Na oposição, o principal crítico do valor aprovado em 15 de julho é o líder do Cidadania, Alessandro Vieira (SE):
“A LDO, novamente, não reflete a necessidade do país, não garante requisitos de transparência e faz uma quase triplicação dos recursos destinados ao Fundo Eleitoral. É desnecessário, é equivocado e é desrespeitoso com as centenas de milhares de vidas que já perdemos e com o tamanho dos investimentos que serão necessários para a recuperação da nossa economia”, disse ele logo depois da aprovação do PLDO.
O senador foi além das críticas verbais e ingressou, na companhia de deputados, com um mandado de segurança no Supremo Tribunal Federal (STF) contra o aumento do Fundo Especial previsto pelo PLN 3/2021.
Eduardo Girão e Alessandro Viera: aumento do fundo eleitoral ignora prioridades do país (fotos: Pedro França/Agência Senado) |
Integrantes do movimento Livres, outros parlamentares argumentam que a aprovação da verba se deu de forma irregular, já que, segundo eles, não houve tempo razoável para deliberar sobre mudança tão expressiva. A ação, que será relatada pelo ministro Kassio Nunes Marques, foi assinada pelos deputados federais Adriana Ventura (Novo-SP), Daniel Coelho (Cidadania-PE), Felipe Rigoni (PSB-ES), Tabata Amaral (PDT-SP), Tiago Mitraud (Novo-MG) e Vinicius Poit (Novo-SP).
“São R$ 5,7 bilhões que poderiam ser investidos em programas como o auxílio emergencial, e agora serão desperdiçados com campanhas eleitorais. Vergonha”, escreveu Vieira em suas redes sociais, a propósito do aumento não só inaceitável, mas inoportuno, principalmente pelo fato de o país estar enfrentando a pandemia da covid-19. Esse aspecto foi igualmente mencionado pelo senador Plínio Valério (PSDB-AM), que demonstrou preferência por aumento de verba para áreas como educação e geração de emprego e renda.
O líder do Podemos, o senador Alvaro Dias (PR), foi outro que criticou a aprovação veloz do projeto da LDO. Entre o exame na Comissão Mista de Orçamento (CMO), a inserção do aumento do fundo eleitoral no Plenário da Câmara e aprovação final da matéria não se passaram nem 24 horas.
“Já projetos exigidos pela sociedade, como o fim do foro privilegiado e a prisão após condenação em segunda instância, são sistematicamente boicotados e mofam nas gavetas. Não é um absurdo essa inversão total de prioridades? O apelo que fazemos ao presidente da República é para que ele vete o aumento do fundão eleitoral para 2022”, postou Alvaro nas redes sociais.

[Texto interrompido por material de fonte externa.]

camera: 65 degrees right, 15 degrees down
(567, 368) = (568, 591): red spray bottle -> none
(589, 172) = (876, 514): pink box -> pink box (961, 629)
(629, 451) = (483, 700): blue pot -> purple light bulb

Na opinião do senador Reguffe (Podemos-DF), o acréscimo do fundo eleitoral é “um tapa na cara do contribuinte honesto brasileiro”. Seu companheiro de partido, o senador Styvenson Valentim (RN) disse lamentar que a elevação da verba eleitoral se dê às custas da qualidade dos serviços públicos e beneficie principalmente os dois maiores partidos políticos — o PT e o PSL.